Short exercise 1
In the robot vacuum review, what is the range of the Virtual Guard?
Short exercise 2
Write the next part of the Samsung Powerbot VR9000 review, starting after its final heading.

Source extract
|---|

The all-new Samsung Powerbot VR9000 has more features than any robot vacuum on the market. Yes, advances like laser-guided spot cleaning and camera-aided room-mapping make the VR9000 more sophisticated than many of its competitors. But the VR9000 is also practical: tall wheels and a powerful motor mean that it can get get on top of most carpets, and a good navigation system will keep it from bumping into things.
That is, if it can fit under your furniture, and into your budget. See, all those features make for one tall vacuum, and it had trouble getting under some of the items in our test course. It also costs more than many of its competitors. On sale now, the VR9000's MSRP of $999 will be about twice what the highly competent iRobot Roomba 770 sells for.
But if money isn't an issue, and you want an automated cleaning helper that can do more than its competitors, the Samsung VR9000 is the best you can get.
A traditional vacuum, downsized and automated.
The VR9000 doesn't look like any other robot vacuum on the market. Instead, it looks more like one of Samsung's traditional uprights. You can see where the motor is located, and underneath it's got the same V-sync wheels found in uprights like the VU7000. Samsung also opted for the VR9000 to have a brush head similar to those found on full-sized vacuums.
On the robot side of things, there are three big features of note: To map the room and avoid obstacles, the VR9000 uses a system that Samsung calls Visionary Mapping Plus, which relies on a camera pointed at the ceiling. It's similar to the system used by Miele on the Scout RX-1.
While it's out there picking up dirt, you can also use the Point Cleaning tool, a little laser pointer that directs the VR9000 wherever you command it. As long as you keep the beam in front of the vacuum, it will follow. Finally, there's the dirt bin. It's way bigger than any other on the market–0.6 liters, in fact. That's worth noting because emptying the bin is one of the few major interactions you should have with your robot vacuums. The less you have to do it, the better.
Of course, there's more to this robot vacuum than the unit itself. Inside the box you'll find a charging dock, a comb for keeping the brush clean, and a remote (batteries included). There's also a Virtual Guard, used for blocking off a room or an area. It has a 8-foot range–which gives it more coverage than the Roomba's Virtual Wall.
After you set all that up, you still have one last task before you can get the most out of the Powerbot's scheduling. See, even the best robot vacuum can't pick up as much dirt as its full-sized cousins, but it can do maintenance cleaning everyday.
With the remote, you can set the VR9000 to clean every day at the same time or at a different time each day. Again, the VR9000 one-ups its competitors. Where other scheduling features only let you schedule a default cleaning mode, this robot vacuum even lets you schedule for Max Clean, which tells the robot to keep working until it runs out of battery.
What's the Over-Under?

|---|

Material provided
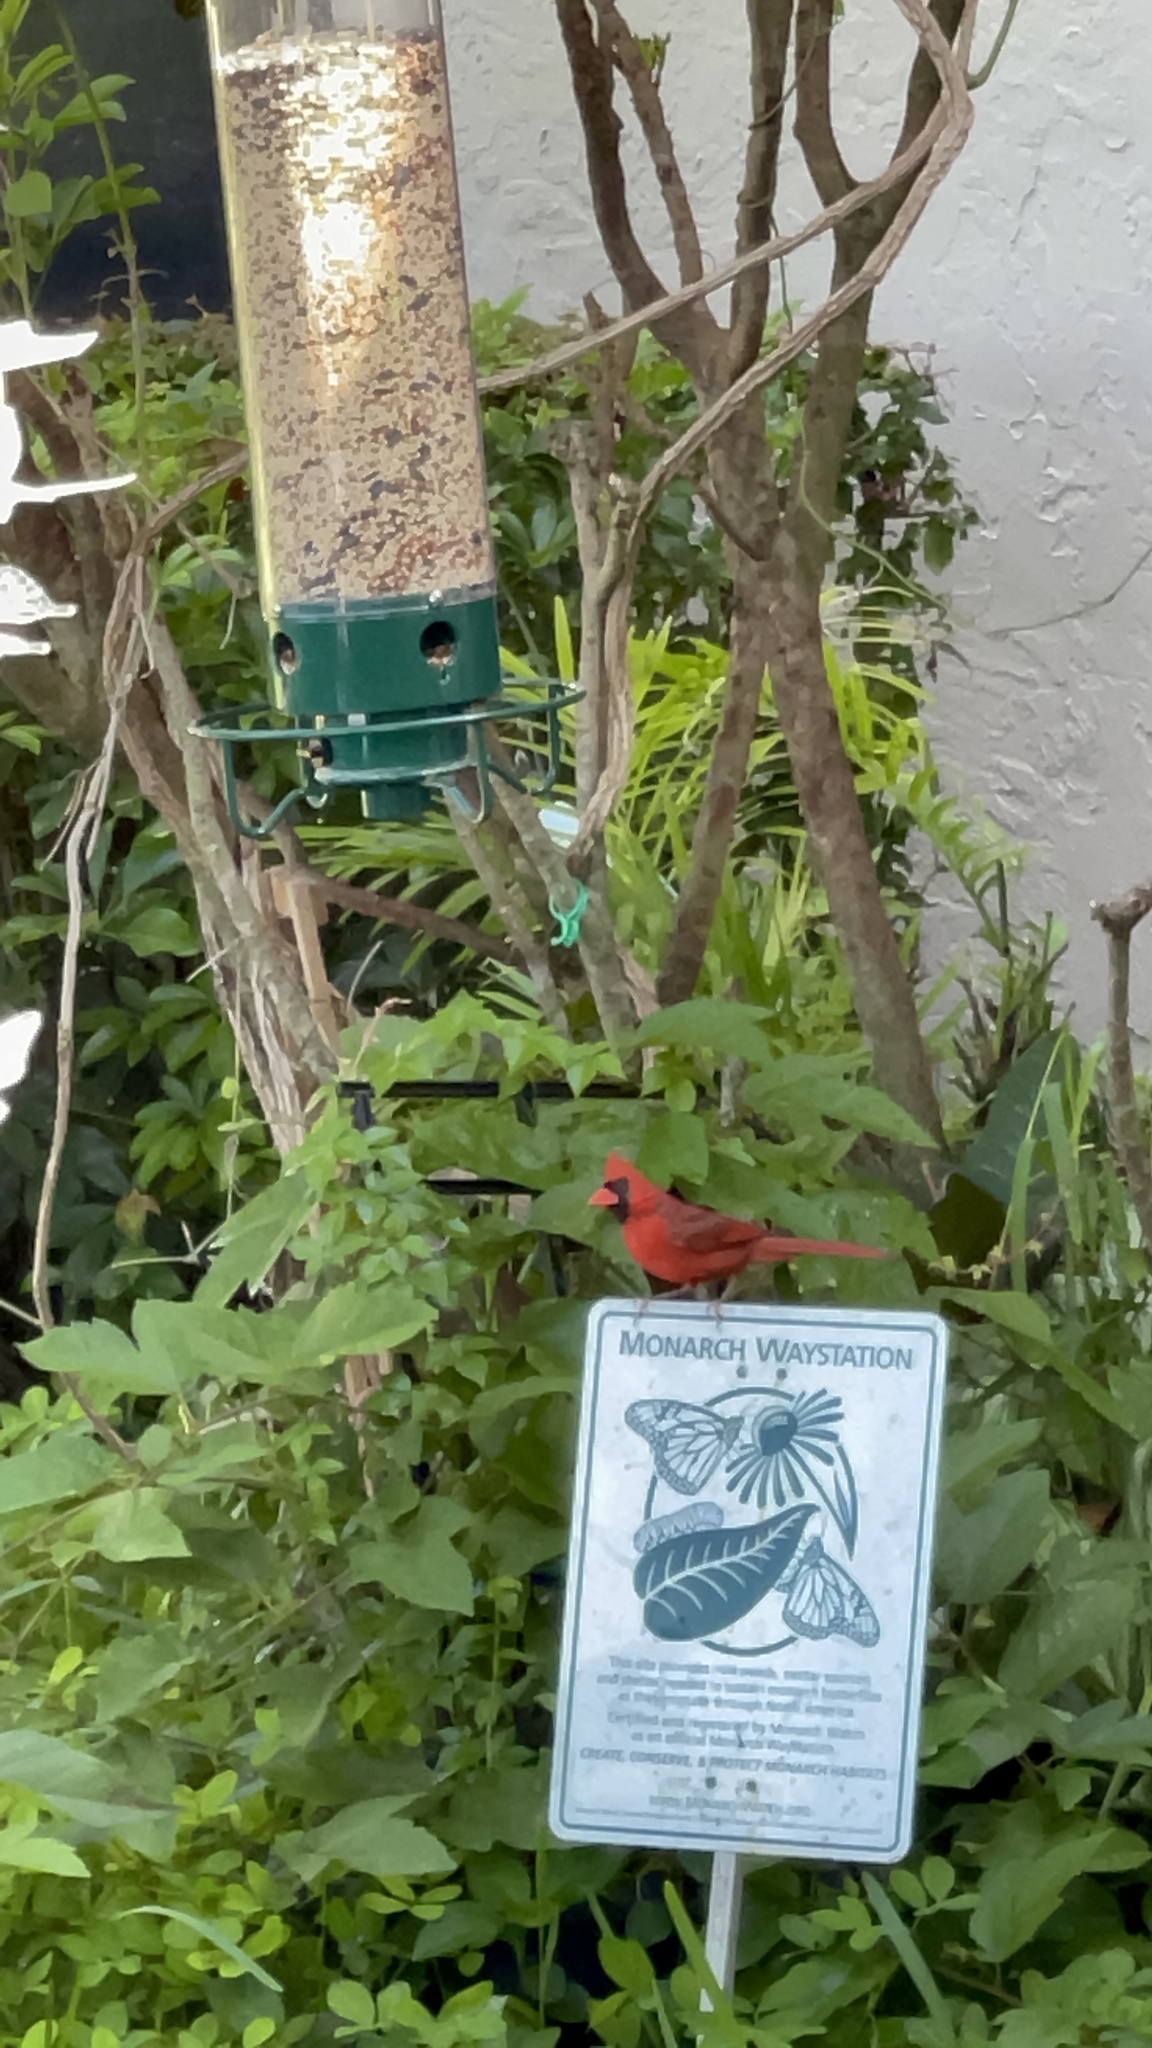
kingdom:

|---|

Output 1
8 feet

Output 2
The most important thing about the VR9000 is that it's five inches tall, with massive wheels. That means it's clearly designed to go over things, not under them. This became apparent when the Samsung underwent our testing regimen, which consists of four categories of obstacles: carpets, risers and thresholds, table legs, and a clearance test meant to mimic sofas and bed frames.
First, the good news: Obstacles were no problem for the VR9000. We use three types of carpet to determine if a robot vacuum can transition from a hardwood floor onto carpeting and back onto hardwood again without a hitch. Doormats and normal carpet presented no problems for the VR9000. However, high-pile carpet proved to be insurmountable. An inch-tall black area rug might as well have been a wall, as the VR9000 scurried away before trying to clean it. In fact, only the Miele and the Neato we tested even attempted this task. Whether or not this is a major flaw depends on how your home is decorated.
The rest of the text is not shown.